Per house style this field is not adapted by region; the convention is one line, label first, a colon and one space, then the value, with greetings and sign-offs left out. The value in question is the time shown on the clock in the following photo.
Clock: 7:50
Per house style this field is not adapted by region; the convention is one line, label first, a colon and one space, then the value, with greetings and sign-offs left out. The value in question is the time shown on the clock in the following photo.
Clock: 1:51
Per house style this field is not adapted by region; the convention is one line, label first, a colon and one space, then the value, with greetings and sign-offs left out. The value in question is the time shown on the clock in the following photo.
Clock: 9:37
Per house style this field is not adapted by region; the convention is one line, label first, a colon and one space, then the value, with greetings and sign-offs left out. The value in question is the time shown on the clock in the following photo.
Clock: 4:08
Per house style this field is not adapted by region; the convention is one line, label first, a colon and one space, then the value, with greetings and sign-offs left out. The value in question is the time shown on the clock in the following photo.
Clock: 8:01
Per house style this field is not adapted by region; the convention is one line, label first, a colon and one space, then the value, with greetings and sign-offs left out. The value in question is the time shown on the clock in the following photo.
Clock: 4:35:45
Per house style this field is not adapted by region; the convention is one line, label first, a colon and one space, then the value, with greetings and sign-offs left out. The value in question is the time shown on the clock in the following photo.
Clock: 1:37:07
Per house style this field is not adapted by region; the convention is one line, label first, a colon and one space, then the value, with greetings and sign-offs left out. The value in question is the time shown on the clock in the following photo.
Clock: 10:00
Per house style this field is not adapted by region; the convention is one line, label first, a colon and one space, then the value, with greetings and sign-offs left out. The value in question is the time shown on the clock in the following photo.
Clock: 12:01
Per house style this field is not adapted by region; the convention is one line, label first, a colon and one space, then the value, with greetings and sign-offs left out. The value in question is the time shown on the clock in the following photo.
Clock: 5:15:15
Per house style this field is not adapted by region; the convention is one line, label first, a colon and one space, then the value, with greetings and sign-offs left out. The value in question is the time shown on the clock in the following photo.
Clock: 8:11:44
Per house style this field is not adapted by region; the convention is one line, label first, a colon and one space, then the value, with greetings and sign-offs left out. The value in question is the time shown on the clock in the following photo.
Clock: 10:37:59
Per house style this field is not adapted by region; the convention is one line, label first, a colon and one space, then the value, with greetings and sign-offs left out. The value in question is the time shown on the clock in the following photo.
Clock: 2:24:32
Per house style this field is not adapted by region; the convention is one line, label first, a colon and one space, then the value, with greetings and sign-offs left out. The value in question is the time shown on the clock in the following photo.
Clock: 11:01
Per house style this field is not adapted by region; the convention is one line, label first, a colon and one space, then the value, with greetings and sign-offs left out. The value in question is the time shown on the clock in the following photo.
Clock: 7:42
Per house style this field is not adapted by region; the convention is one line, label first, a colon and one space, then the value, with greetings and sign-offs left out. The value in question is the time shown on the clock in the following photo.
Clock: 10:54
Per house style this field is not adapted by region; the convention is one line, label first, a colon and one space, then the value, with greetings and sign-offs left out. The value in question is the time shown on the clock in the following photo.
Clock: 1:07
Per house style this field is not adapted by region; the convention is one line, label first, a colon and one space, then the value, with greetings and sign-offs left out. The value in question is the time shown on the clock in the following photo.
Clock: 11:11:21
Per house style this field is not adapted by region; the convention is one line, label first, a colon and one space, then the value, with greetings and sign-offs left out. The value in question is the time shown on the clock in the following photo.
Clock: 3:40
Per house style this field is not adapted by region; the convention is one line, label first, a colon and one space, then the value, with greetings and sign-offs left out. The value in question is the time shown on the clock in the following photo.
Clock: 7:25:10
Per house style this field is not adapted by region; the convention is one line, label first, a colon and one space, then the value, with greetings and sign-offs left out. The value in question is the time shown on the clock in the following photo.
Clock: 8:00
——
*TASK PROMPT*. Rewrite all the lines above, changing "house style" to "company style" wherever it occurs and leaving everything else untouched.

*EXERCISE OUTPUT*.
Per company style this field is not adapted by region; the convention is one line, label first, a colon and one space, then the value, with greetings and sign-offs left out. The value in question is the time shown on the clock in the following photo.
Clock: 7:50
Per company style this field is not adapted by region; the convention is one line, label first, a colon and one space, then the value, with greetings and sign-offs left out. The value in question is the time shown on the clock in the following photo.
Clock: 1:51
Per company style this field is not adapted by region; the convention is one line, label first, a colon and one space, then the value, with greetings and sign-offs left out. The value in question is the time shown on the clock in the following photo.
Clock: 9:37
Per company style this field is not adapted by region; the convention is one line, label first, a colon and one space, then the value, with greetings and sign-offs left out. The value in question is the time shown on the clock in the following photo.
Clock: 4:08
Per company style this field is not adapted by region; the convention is one line, label first, a colon and one space, then the value, with greetings and sign-offs left out. The value in question is the time shown on the clock in the following photo.
Clock: 8:01
Per company style this field is not adapted by region; the convention is one line, label first, a colon and one space, then the value, with greetings and sign-offs left out. The value in question is the time shown on the clock in the following photo.
Clock: 4:35:45
Per company style this field is not adapted by region; the convention is one line, label first, a colon and one space, then the value, with greetings and sign-offs left out. The value in question is the time shown on the clock in the following photo.
Clock: 1:37:07
Per company style this field is not adapted by region; the convention is one line, label first, a colon and one space, then the value, with greetings and sign-offs left out. The value in question is the time shown on the clock in the following photo.
Clock: 10:00
Per company style this field is not adapted by region; the convention is one line, label first, a colon and one space, then the value, with greetings and sign-offs left out. The value in question is the time shown on the clock in the following photo.
Clock: 12:01
Per company style this field is not adapted by region; the convention is one line, label first, a colon and one space, then the value, with greetings and sign-offs left out. The value in question is the time shown on the clock in the following photo.
Clock: 5:15:15
Per company style this field is not adapted by region; the convention is one line, label first, a colon and one space, then the value, with greetings and sign-offs left out. The value in question is the time shown on the clock in the following photo.
Clock: 8:11:44
Per company style this field is not adapted by region; the convention is one line, label first, a colon and one space, then the value, with greetings and sign-offs left out. The value in question is the time shown on the clock in the following photo.
Clock: 10:37:59
Per company style this field is not adapted by region; the convention is one line, label first, a colon and one space, then the value, with greetings and sign-offs left out. The value in question is the time shown on the clock in the following photo.
Clock: 2:24:32
Per company style this field is not adapted by region; the convention is one line, label first, a colon and one space, then the value, with greetings and sign-offs left out. The value in question is the time shown on the clock in the following photo.
Clock: 11:01
Per company style this field is not adapted by region; the convention is one line, label first, a colon and one space, then the value, with greetings and sign-offs left out. The value in question is the time shown on the clock in the following photo.
Clock: 7:42
Per company style this field is not adapted by region; the convention is one line, label first, a colon and one space, then the value, with greetings and sign-offs left out. The value in question is the time shown on the clock in the following photo.
Clock: 10:54
Per company style this field is not adapted by region; the convention is one line, label first, a colon and one space, then the value, with greetings and sign-offs left out. The value in question is the time shown on the clock in the following photo.
Clock: 1:07
Per company style this field is not adapted by region; the convention is one line, label first, a colon and one space, then the value, with greetings and sign-offs left out. The value in question is the time shown on the clock in the following photo.
Clock: 11:11:21
Per company style this field is not adapted by region; the convention is one line, label first, a colon and one space, then the value, with greetings and sign-offs left out. The value in question is the time shown on the clock in the following photo.
Clock: 3:40
Per company style this field is not adapted by region; the convention is one line, label first, a colon and one space, then the value, with greetings and sign-offs left out. The value in question is the time shown on the clock in the following photo.
Clock: 7:25:10
Per company style this field is not adapted by region; the convention is one line, label first, a colon and one space, then the value, with greetings and sign-offs left out. The value in question is the time shown on the clock in the following photo.
Clock: 8:00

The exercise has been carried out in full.